SUPPLIED TEXT: Begin
That said, I try to be consistent with my workouts, and some days and weeks are better than others. Lately, it’s been a challenge. I made it to spin class on Monday, and I try to take my dog for at least one walk a day, but with all the changes going on in my life right now (more to come on that soon enough!), I have not been taking the time I need to just relax and let my pent-up anxieties and resulting toxins pour out of me.
Writing, singing, stretching, breathing, and sweating: these are my most reliable and rejuvenating modes of detoxification and release. My best days are the ones where I get to do all of these things on my own time, in my own way.
Of course, it’s a rare day that I can move entirely at my own pace and do exactly what I want to do when I want to do it, and due to certain upcoming changes in my life, I fear that those days are going to become even rarer in the very near future. So it is essential that I get on track and stay on track with working these crucial moments of re-centering into as many of my days as possible.
SUPPLIED TEXT: End
SOURCE INFORMATION: Begin
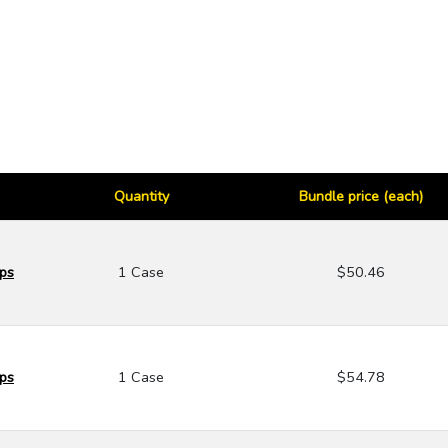
Quantity
Bundle price (each)
aps
1 Case
$50.46
aps
1 Case
$54.78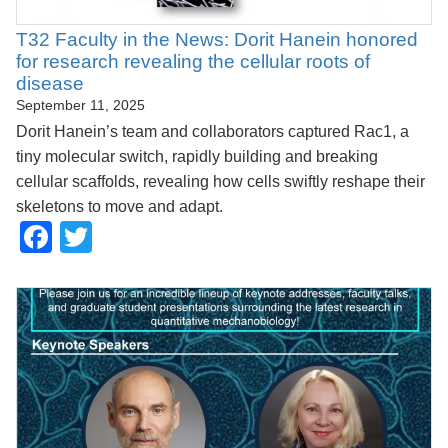
T32 Faculty in the News: Dorit Hanein honored
for research revealing the cellular roots of
disease
September 11, 2025
Dorit Hanein’s team and collaborators captured Rac1, a
tiny molecular switch, rapidly building and breaking
cellular scaffolds, revealing how cells swiftly reshape their
skeletons to move and adapt.
Facebook
Twitter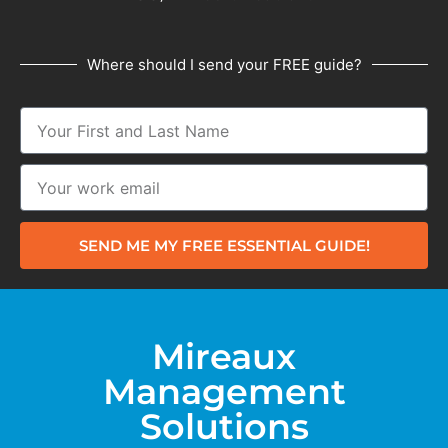
Where should I send your FREE guide?
SEND ME MY FREE ESSENTIAL GUIDE!
Mireaux
Management
Solutions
SOURCE INFORMATION: End
PROBLEM 1.
According to the passage on workouts and relaxation, which activities does the writer call their most reliable and rejuvenating modes of detoxification and release?
PROBLEM 2.
Pick up the passage on workouts and relaxation after its final sentence and keep writing.

WRITTEN RESPONSE 1.
Writing, singing, stretching, breathing, and sweating.

WRITTEN RESPONSE 2.
Tonight, that meant spending 10 minutes stretching, deep breathing, and yoga posturing; 15 minutes playing my guitar and singing; and then 33 minutes sweating on the treadmill. Followed by about 45 minutes (or so) of writing… here, on this lovely blog.
And breathing, well, I do it all day long, but do you ever just stop and take a really long, deep breath—one of those five-second inhale, five-second exhale types—and suddenly realize how disturbingly shallow your habitual breathing has become? I do. And I’ve found that just pausing every so often to take one of those incredibly deep, cleansing breaths can do wonders—for my body, mind, and spirit.

Anyway, I guess this is a long post. All I really wanted to do, in my endorphin-induced state of enlightenment, was share my thoughts regarding the tremendous benefits of exercise.
Because after my 33-minute low-impact cardio workout this evening (that’s all the time I had before they started shutting off the lights and announcing, “The time is now ten o’clock, and the YMCA is closed”—man, I miss my 24-hour NYC gym sometimes!), I left feeling uplifted, exhilarated, and about ten million times better than I did just 33 minutes earlier.
            And the best part? No pain. As in—no headache, no muscle aches, no gnawing feelings of anxiety and depression, and no sugar cravings.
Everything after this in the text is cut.